In my opinion the best potential thing they could've done was to use WS to help you find stuff normal human beings like us could not, like the lore demands it, but then let the interpretation of clues and the "monster hunting case" to us. So basically, the challenge isnt in finding the tracks, but rather in looking at them and figuring out what horrifying think you could meet at the end of the path, or judging who could've committed a murder or something according to what pieces of cloth or fabric you find in the crime scene, things like that. They would lead to making bets as a witcher, and produce important consequences.

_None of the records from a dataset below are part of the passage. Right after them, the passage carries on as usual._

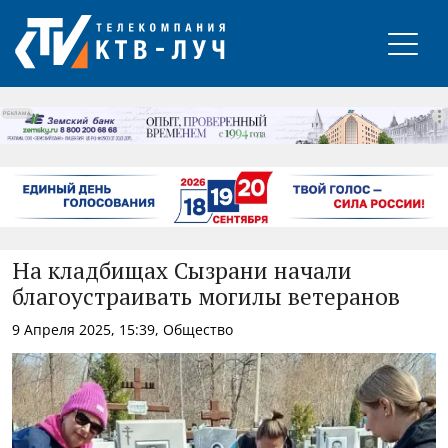
РЕКЛАМА
На кладбищах Сызрани начали
благоустраивать могилы ветеранов
9 Апреля 2025, 15:39, Общество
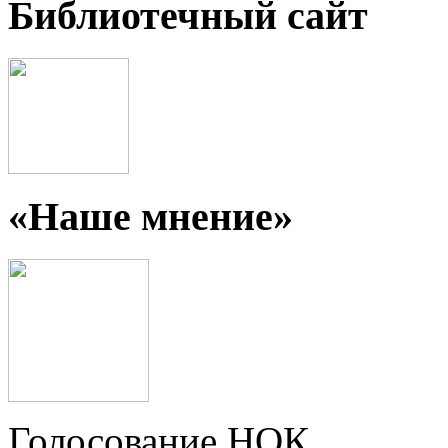
Библиотечный сайт
«Наше мнение»
Голосование НОК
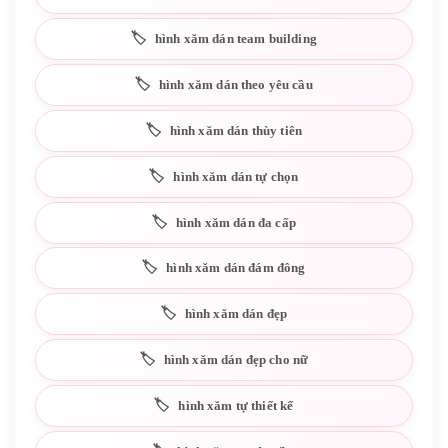
hình xăm dán team building
hình xăm dán theo yêu cầu
hình xăm dán thùy tiên
hình xăm dán tự chọn
hình xăm dán đa cấp
hình xăm dán đám đông
hình xăm dán đẹp
hình xăm dán đẹp cho nữ
hình xăm tự thiết kế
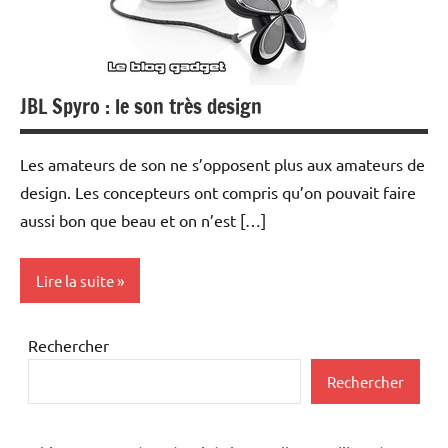
JBL Spyro : le son très design
Les amateurs de son ne s’opposent plus aux amateurs de
design. Les concepteurs ont compris qu’on pouvait faire
aussi bon que beau et on n’est […]
Lire la suite
Hi-
Rechercher
Fi
Rechercher
Multimedia
Periphériques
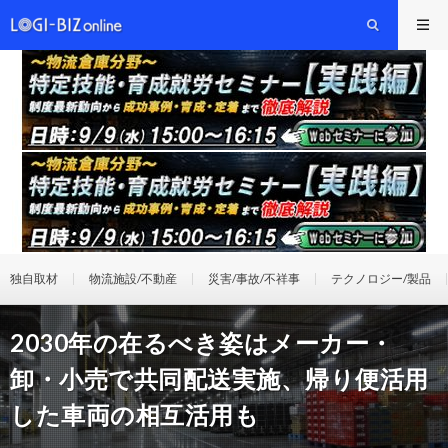
独自取材
物流施設/不動産
災害/事故/不祥事
テクノロジー/製品
2030年の在るべき姿はメーカー・
卸・小売で共同配送実施、帰り便活用
した車両の相互活用も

You'd have different marks of the feet/paws of the monsters in your bestiary, gotten by talking to expert NPCs, getting or finding books from secret forgotten witcher schools, or any other possible method, and then you'd study the characteristics of monsters and match them with your monster hunting cases, and then hope that helps you prepare correctly for the battle, or kill the right people/creatures, and if not you face a nasty surprise, and possibly ruin the lives of people threatened by the monster- The marks of the monsters in the ground could even not be graphical in the Bestiary, their shape could be described with textual info you find, so you have to really take a look at the real ones you find and see if they match the description.
And like this there are dozens of other examples we could come up with, for tracks, dead bodies and autopsies, sounds, plants or broken trees, strange happenings in a village, etc.
Making something harder or challenging doesnt make it automatically more interesting or fun IMHO, in the case of finding tracks or stuff, that doesnt lead into easily interesting situations, you either find the monster, or you dont, and if you dont you dont even do the quest, or you get confused and follow a poor animal and dont have any kind of epic battle at all, or you follow another monster which can't be too awesome because then you'd need two or more great monsters with lairs and tracks for every monster hunting case to allow interesting failure, which would break believability and also present unrealistic needs of work from devs.
Ultimately I think making WS a bit more interesting wasnt THAT much of additional work, the bestiary is there, awesome and varied monsters are there, and interesting characters and quests with choices are there too, and i cant help but to feel that if the system would've just relied upon the other more developed aspects of the game to vary the fun factor it could've been much better. It's a shame.
Maybe it will totally surpass my expectations in the full game, but im not seeing that as likely.